Write-in comments. This is one area where the evidence clearly points to considerably fuller replies to open-ended questions. Fenlason (2000) found the Web yields replies that are 50% longer. Yost and Homers (1998) study found increases of 150%.

One must note that in addition to longer, presumably fuller and more useful replies, the technology gives you comments already keyed in (by the respondent) and thus all ready for processing, compilation, and analysis. And when text-mining programs are more readily available to help us manipulate this data, watch out!

Participation rates. My own experience finds that the participation rates are pretty much the same. Yost and Homer (1998) report that as well. On the other hand, Spera (2000) found the NCR response rates went up from the low 70s% to a record participation of 77%. Other practitioners have told me that the Web has a slightly positive effect.

I suspect that participation rates are more likely to go up but not just because the method is perceived as easier and quicker. The introduction of a new mode is a wonderful communications opportunity. It is a great time to add some ballyhoo and excitement and to remind people of the positive reasons to take part. When this is done properly, it can surely reinvigorate a lackluster program. Of course, ultimately this has to be backed up by a high-level management commitment and responsive action.
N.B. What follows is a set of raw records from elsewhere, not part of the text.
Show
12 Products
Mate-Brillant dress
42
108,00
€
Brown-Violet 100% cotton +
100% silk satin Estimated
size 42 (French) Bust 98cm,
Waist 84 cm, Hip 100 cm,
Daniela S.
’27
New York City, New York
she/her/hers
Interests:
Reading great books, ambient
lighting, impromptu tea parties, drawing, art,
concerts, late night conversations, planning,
Summary. Well, I hope that answers your concerns based on what we know so far. Overall, Web-based surveys seem to produce the same results as paper-based surveys in terms of average favorability of the responses and in their underlying measurement characteristics. The Web also seems to result in fuller write-in replies and slightly higher participation rates.
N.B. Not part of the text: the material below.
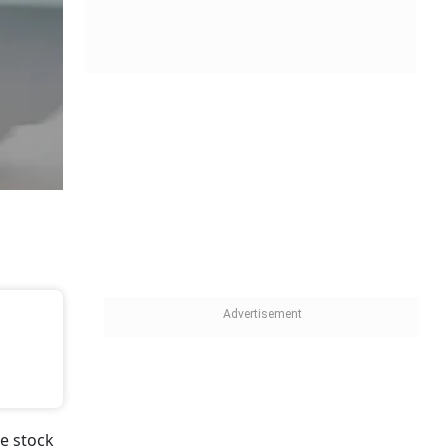
e stock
It is common among practitioners to worry about what could go wrong with the introduction of a new data collection technology. Indeed, this is usually healthy and appropriate, especially if these concerns are consciously dealt with in the implementation process. But the evaluation of those who have gone through the experience of using Web-based technology seems to be quite positive.

So, good luck to you! And let me know how it works out. 

Best Regards, 

Allen 

References 

Church, A. H. and Waclawski, J. (2000, April). Is there a method to our madness? Survey and feedback method effects across five different settings. Presented at the 15th annual conference of the Society for Industrial and Organizational Psychology, New Orleans, LA.

Donovan, M. A. (2000, April). Web-based attitude surveys: Data and lessons learned. Presented at the 15th annual conference of the Society for Industrial and Organizational Psychology, New Orleans, LA.

Fenlason, K. J. (2000, April), Multiple data collection methods in 360-feedback programs: Implication for use and interpretation. Presented at the 15th annual conference of the Society for Industrial and Organizational Psychology, New Orleans, LA.

Hezlett, S. A. (2000, April) Employee attitude surveys in multi-national organizations: An investigation of measurement equivalence. Presented at the 15th annual conference of the Society for Industrial and Organizational Psychology, New Orleans, LA.

Magnan, S. M., Lundby, K. M., & Fenlason, K. J. (2000, April) Dual media: The art and science of paper and internet employee survey implementation. Presented at the 15th annual conference of the Society for Industrial and Organizational Psychology, New Orleans, LA.

Spera, S. D. (2000, April), Transitioning to Web survey methods: Lessons from a cautious adopter. Presented at the 15th annual conference of the Society for Industrial and Organizational Psychology, New Orleans, LA.

Yost, P. R. & Homer, L. E. (1998, April), Electronic versus paper surveys: Does the medium affect the response? Presented at the 13th annual conference of the Society for Industrial and Organizational Psychology, Dallas, TX.